A matter of mind: Keep an eye on goaltender Roberto Luongo and how he and the Canucks react if the Bruins score a goal, especially if they light the lamp early in the game. (Kathleen Hinkel/Icon SMI)
By Stu Hackel
It’s Game 7 tonight, one last contest for the silver bowl named for Fredrick Arthur Stanley, Lord Stanley of Preston, the 16th Earl of Derby KG, GCB, GCVO, PC. Yes, that was his official title when, as Governor-General of Canada, he donated the trophy as a challenge cup for the country’s top amateur hockey team in 1882. The Stanley Cup is now the most famous and storied trophy competed for by professional athletes in North America. Players on both the Bruins and Canucks, regardless of their country of origin, have played their entire lives for a chance to have their name engraved on it.

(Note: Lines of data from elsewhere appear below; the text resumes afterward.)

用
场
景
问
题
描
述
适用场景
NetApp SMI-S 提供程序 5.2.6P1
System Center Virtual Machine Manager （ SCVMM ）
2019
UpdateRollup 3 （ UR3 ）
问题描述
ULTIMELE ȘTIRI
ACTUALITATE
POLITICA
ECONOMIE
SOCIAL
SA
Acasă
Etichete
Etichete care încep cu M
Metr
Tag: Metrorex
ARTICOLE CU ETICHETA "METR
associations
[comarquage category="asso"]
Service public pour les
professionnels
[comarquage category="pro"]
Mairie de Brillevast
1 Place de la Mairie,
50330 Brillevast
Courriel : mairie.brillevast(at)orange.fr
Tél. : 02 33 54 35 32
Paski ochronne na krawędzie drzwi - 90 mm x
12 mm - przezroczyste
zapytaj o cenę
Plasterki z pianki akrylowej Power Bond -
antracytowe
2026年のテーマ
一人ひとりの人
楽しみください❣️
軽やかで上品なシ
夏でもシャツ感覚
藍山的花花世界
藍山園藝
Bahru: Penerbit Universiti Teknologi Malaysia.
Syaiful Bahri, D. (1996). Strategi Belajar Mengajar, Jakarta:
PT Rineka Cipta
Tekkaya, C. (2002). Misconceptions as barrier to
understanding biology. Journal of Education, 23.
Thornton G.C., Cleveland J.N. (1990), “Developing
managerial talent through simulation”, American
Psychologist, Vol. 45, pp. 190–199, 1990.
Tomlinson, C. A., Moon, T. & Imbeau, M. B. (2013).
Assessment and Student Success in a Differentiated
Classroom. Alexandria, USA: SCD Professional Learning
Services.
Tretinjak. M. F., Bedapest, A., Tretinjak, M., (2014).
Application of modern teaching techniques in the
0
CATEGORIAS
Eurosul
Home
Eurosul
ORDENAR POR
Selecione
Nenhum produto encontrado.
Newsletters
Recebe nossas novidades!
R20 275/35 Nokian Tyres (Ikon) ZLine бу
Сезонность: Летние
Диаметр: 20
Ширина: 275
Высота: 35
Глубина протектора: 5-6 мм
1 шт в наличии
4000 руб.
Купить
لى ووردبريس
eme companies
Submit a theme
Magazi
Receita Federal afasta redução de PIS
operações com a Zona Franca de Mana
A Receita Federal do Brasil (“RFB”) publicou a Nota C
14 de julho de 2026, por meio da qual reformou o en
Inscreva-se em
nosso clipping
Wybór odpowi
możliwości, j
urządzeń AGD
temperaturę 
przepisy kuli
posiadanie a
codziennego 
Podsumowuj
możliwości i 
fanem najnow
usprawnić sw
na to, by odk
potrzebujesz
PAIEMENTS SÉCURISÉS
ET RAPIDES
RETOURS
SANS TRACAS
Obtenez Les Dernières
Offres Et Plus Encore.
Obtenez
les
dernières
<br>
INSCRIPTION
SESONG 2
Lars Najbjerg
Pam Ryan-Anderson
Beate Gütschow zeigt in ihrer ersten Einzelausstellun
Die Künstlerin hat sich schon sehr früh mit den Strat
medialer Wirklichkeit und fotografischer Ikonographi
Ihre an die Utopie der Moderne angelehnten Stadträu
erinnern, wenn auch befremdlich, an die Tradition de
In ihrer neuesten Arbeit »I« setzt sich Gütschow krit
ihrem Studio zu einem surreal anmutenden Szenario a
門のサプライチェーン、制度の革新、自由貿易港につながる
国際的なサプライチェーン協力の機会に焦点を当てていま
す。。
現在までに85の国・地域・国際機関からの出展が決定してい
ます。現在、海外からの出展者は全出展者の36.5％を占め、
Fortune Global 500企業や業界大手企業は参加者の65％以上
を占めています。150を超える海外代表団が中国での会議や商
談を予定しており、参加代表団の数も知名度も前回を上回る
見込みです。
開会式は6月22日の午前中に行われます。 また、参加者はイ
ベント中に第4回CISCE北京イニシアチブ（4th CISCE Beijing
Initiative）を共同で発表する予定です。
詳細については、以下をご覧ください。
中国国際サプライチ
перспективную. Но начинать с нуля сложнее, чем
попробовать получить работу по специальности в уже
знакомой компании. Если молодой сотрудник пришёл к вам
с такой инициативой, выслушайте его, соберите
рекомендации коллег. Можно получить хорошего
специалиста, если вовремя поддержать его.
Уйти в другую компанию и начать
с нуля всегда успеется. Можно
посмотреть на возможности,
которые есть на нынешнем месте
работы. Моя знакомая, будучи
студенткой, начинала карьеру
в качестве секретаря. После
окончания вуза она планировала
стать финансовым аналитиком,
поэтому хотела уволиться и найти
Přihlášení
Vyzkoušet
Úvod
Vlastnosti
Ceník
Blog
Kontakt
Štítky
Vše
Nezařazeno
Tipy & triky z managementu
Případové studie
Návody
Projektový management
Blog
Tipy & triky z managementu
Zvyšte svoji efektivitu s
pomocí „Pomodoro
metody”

That includes Tim Thomas, the Bruins goaltender from the hard-bitten industrial town of Flint, Michigan, who has distinguished himself above all others this spring. “When we’re in the garage or driveway playing as a kid and you’re fantasizing,” Thomas said on Tuesday, “well, I was Stevie Yzerman, which doesn’t make sense for a goalie, but you’re saying to yourself, Game 7 of the Stanley Cup finals, you’re not saying Game 6, you know? So this is really, you know, what every kid dreams about.”
Dreams are important and no one achieves greatness without them. But it will be transforming those dreams into desire and then execution that will likely carry the evening in Vancouver. The team that plays better and tries harder should be the one that skates with the Cup. Of course, as we’ve seen all spring, anything can happen in the Stanley Cup playoffs, and we fully expect one final bizarre chapter will be written in the story of this year’s very bizarre tournament.